§ Brief: Recast the transcribed text beneath each of the entries as a Markdown table with the columns "Row" and "Line", numbering each line and omitting blank lines. Cover every entry, and leave the pictures out of the answer.

*** Opening of Supplied data ***

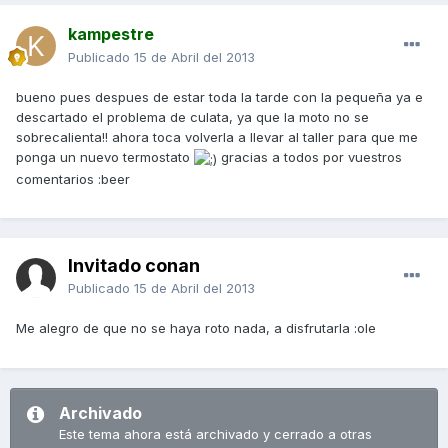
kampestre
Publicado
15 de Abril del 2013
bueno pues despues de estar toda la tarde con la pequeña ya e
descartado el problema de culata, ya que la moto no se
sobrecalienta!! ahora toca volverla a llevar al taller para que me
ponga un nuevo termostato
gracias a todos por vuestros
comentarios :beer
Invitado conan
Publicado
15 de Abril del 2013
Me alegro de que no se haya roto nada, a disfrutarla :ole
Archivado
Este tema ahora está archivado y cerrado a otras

*** Close of Supplied data ***

§ Exercise result:
| Row | Line |
|---|---|
| 1 | kampestre |
| 2 | Publicado |
| 3 | 15 de Abril del 2013 |
| 4 | bueno pues despues de estar toda la tarde con la pequeña ya e |
| 5 | descartado el problema de culata, ya que la moto no se |
| 6 | sobrecalienta!! ahora toca volverla a llevar al taller para que me |
| 7 | ponga un nuevo termostato |
| 8 | gracias a todos por vuestros |
| 9 | comentarios :beer |
| 10 | Invitado conan |
| 11 | Publicado |
| 12 | 15 de Abril del 2013 |
| 13 | Me alegro de que no se haya roto nada, a disfrutarla :ole |
| 14 | Archivado |
| 15 | Este tema ahora está archivado y cerrado a otras |